(Rendered images with source text)
-*-*-

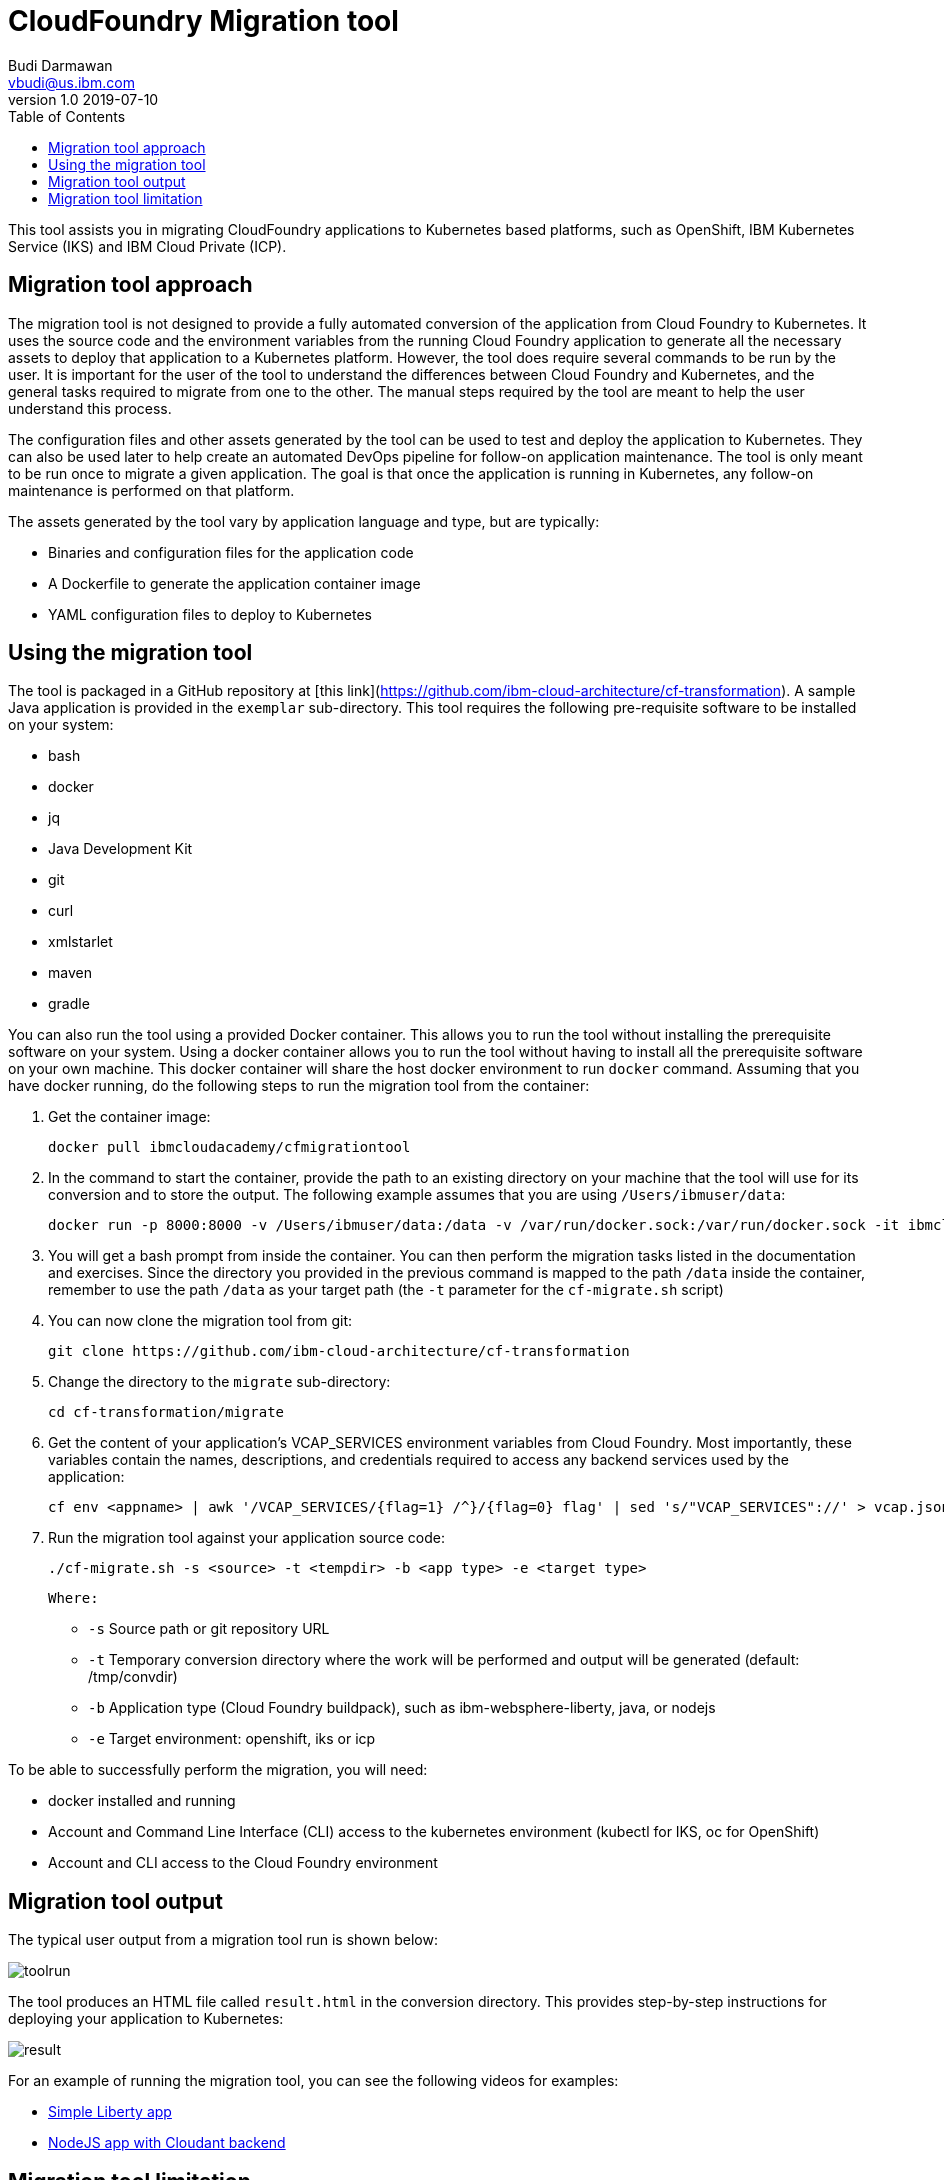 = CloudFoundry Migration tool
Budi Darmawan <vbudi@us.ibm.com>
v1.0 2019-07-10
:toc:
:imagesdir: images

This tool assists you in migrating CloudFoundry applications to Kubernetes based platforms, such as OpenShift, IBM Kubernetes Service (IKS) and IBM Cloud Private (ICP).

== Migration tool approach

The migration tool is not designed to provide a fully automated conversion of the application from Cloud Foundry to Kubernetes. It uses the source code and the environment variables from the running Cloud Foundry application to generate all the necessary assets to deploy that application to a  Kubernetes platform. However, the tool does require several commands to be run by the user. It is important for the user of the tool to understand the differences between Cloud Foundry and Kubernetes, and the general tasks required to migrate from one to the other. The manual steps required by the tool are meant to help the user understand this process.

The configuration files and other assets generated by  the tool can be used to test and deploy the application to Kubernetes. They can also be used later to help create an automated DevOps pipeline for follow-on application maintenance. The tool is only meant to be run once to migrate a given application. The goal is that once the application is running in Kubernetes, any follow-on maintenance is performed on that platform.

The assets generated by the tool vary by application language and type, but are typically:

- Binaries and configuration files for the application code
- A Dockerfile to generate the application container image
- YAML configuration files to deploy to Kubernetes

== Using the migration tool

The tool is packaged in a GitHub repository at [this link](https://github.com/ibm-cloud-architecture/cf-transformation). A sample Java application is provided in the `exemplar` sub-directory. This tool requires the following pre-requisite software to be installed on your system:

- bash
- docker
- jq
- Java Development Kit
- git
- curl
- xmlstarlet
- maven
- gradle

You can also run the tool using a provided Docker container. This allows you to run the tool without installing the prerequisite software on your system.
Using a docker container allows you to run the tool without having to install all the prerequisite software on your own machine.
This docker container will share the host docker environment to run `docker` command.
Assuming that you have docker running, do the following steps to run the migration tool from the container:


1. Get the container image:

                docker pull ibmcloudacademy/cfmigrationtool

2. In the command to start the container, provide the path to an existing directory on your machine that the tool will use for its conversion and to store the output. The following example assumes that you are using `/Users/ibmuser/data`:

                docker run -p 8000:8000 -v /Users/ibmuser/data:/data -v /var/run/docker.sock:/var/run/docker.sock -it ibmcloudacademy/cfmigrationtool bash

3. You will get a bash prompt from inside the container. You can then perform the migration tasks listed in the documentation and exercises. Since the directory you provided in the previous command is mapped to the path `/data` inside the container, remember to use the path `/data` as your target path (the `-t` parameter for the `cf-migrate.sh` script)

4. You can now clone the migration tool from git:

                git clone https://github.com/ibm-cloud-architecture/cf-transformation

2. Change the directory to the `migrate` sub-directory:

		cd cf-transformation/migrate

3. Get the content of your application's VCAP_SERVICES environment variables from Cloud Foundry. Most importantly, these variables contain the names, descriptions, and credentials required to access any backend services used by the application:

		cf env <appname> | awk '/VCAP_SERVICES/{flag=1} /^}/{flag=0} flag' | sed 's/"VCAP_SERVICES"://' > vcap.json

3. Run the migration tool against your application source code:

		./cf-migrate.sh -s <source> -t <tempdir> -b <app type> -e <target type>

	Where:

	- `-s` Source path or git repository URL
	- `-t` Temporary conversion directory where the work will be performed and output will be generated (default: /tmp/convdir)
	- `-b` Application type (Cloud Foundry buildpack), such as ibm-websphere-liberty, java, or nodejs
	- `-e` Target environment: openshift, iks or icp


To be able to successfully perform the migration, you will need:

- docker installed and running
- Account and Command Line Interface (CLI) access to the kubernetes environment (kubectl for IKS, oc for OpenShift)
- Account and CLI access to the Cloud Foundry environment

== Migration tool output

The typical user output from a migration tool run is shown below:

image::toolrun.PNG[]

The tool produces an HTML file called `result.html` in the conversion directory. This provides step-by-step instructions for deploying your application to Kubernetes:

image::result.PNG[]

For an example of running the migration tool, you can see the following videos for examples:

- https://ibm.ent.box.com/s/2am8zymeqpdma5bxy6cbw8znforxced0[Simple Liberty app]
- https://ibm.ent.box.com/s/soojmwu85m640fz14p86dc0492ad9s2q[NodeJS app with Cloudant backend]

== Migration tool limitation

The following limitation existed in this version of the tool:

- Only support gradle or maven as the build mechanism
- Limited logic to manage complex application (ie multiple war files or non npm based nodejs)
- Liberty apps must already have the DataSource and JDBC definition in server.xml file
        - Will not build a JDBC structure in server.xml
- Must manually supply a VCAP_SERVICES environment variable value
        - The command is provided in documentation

-*-*-

■ **TASK**: Only the lines from the line with "For an example" to the final line of the entries are to be returned, each exactly as written, both ends included.

■ **RESPONSE TO THIS TASK**:
For an example of running the migration tool, you can see the following videos for examples:

- https://ibm.ent.box.com/s/2am8zymeqpdma5bxy6cbw8znforxced0[Simple Liberty app]
- https://ibm.ent.box.com/s/soojmwu85m640fz14p86dc0492ad9s2q[NodeJS app with Cloudant backend]

== Migration tool limitation

The following limitation existed in this version of the tool:

- Only support gradle or maven as the build mechanism
- Limited logic to manage complex application (ie multiple war files or non npm based nodejs)
- Liberty apps must already have the DataSource and JDBC definition in server.xml file
        - Will not build a JDBC structure in server.xml
- Must manually supply a VCAP_SERVICES environment variable value
        - The command is provided in documentation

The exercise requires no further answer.